Eppure mai come nei drammi c'è bisogno di pragmatismo, di realismo, di una visione dei problemi che si curi innanzitutto degli interessi generali. Uno può pensarla come vuole, ma la decisione di Biden di non inviare missili a lungo raggio a Kiev lascia supporre che pure Oltreoceano si stiano convincendo che le armi ormai abbiano detto la loro, che i rapporti di forza tenderanno a fotografare l'attuale situazione sul campo: al di là dei desideri, delle illusioni e delle conseguenti delusioni di ognuno, è quasi impossibile che i russi si ritirino dal Donbass e dalla Crimea, come pure che riescano a conquistare Odessa; contemporaneamente gli ucraini, dopo aver difeso eroicamente Kiev e Kharkiv, difficilmente senza gli armamenti americani più sofisticati avranno la forza di scatenare una controffensiva che ricacci l'armata rossa fuori dai vecchi confini.

Tutto ciò dovrebbe far intravvedere una flebile luce alla fine del tunnel. Ma già solo dirlo, azzardando un'analisi sensata sulle prospettive di una trattativa, ti mette contro gli uni e gli altri: gli atlantisti «duri e puri» guardano con diffidenza un simile orizzonte perché sono convinti che con il «mostro» del Cremlino non si debba trattare a priori; i pacifisti tutti d'un pezzo perché così viene meno l'argomento principe delle loro congetture e cioè che a Washington ci siano solo guerrafondai.

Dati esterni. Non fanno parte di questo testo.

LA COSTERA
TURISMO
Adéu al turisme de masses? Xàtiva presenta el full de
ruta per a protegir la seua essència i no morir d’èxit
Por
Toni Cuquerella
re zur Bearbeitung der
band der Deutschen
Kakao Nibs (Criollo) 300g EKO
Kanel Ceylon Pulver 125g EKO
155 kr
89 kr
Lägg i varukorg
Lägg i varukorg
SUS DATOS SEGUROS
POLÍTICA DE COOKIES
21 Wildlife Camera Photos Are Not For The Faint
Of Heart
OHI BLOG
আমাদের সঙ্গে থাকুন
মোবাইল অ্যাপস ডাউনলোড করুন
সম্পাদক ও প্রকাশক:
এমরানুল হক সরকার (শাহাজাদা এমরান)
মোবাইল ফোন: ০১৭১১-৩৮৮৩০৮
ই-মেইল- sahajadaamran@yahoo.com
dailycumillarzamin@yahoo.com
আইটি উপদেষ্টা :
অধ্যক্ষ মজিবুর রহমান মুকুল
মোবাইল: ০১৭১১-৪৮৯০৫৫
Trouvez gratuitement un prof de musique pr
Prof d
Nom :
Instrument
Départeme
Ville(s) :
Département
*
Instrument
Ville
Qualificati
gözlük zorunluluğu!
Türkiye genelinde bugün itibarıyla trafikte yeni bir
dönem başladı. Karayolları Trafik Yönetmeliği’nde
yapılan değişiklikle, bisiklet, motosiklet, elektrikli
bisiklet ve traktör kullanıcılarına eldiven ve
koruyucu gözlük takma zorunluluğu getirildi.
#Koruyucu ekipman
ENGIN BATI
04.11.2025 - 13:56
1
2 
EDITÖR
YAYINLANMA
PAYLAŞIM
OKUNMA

La verità è che le lenti delle ideologie, vecchie e nuove, annebbiano la vista e nascondono la realtà. Ad esempio, quelli che puntano a mettere all'angolo Putin non vedono le difficoltà della Ue nel decidere l'embargo del petrolio, teorizzano che ormai la Russia stia esaurendo le risorse dimenticando che continua a vendere gas all'Europa per un miliardo di dollari al giorno: 90 miliardi dall'inizio della guerra (senza contare gli aumenti), mentre l'Ucraina dagli Usa ne ha ricevuti appena la metà. Altra fesseria è la tiritera dei pacifisti contro la fornitura di armi: scambiano la pace con la resa dell'Ucraina. Appunto, no armi, no Ucraina.

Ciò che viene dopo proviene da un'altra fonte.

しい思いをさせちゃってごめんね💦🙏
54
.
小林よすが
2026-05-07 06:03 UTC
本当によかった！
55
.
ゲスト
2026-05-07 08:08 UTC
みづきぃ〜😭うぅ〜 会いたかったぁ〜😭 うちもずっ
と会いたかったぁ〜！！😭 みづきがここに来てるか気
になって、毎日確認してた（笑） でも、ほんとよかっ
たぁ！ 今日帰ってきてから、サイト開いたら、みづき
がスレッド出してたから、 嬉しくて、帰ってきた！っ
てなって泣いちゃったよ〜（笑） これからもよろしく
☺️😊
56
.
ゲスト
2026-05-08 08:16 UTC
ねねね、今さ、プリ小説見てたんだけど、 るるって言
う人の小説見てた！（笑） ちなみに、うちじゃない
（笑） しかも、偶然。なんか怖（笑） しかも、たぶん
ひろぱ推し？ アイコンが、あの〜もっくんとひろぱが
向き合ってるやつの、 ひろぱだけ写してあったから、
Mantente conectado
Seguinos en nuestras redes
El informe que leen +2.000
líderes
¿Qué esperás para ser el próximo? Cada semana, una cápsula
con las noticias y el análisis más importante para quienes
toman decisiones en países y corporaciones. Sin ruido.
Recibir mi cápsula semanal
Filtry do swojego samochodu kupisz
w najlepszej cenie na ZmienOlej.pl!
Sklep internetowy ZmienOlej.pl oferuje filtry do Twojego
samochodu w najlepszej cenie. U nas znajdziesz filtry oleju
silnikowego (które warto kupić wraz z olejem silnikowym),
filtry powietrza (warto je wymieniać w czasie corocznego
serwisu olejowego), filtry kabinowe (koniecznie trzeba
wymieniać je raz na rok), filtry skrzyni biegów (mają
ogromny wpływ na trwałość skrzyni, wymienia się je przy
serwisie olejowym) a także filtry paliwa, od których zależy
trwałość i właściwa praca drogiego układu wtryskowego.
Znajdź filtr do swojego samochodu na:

Semmai, atlantisti e pacifisti dovrebbero avere più coraggio e chiedere entrambi l'ingresso di Kiev nella Ue. I secondi offrirebbero una contropartita a Zelensky in cambio della Crimea e del Donbass.

I primi avrebbero l'opportunità di mettere di fronte alla porta di casa dello Zar il progetto di uno Stato democratico, occidentale, con standard europei in cui si parla pure russo, cioè un modello alternativo di sicuro appeal per i cittadini dell'impero. Sono scelte che pretendono coraggio, ragione per cui per molti è più semplice rifugiarsi nell'ideologia.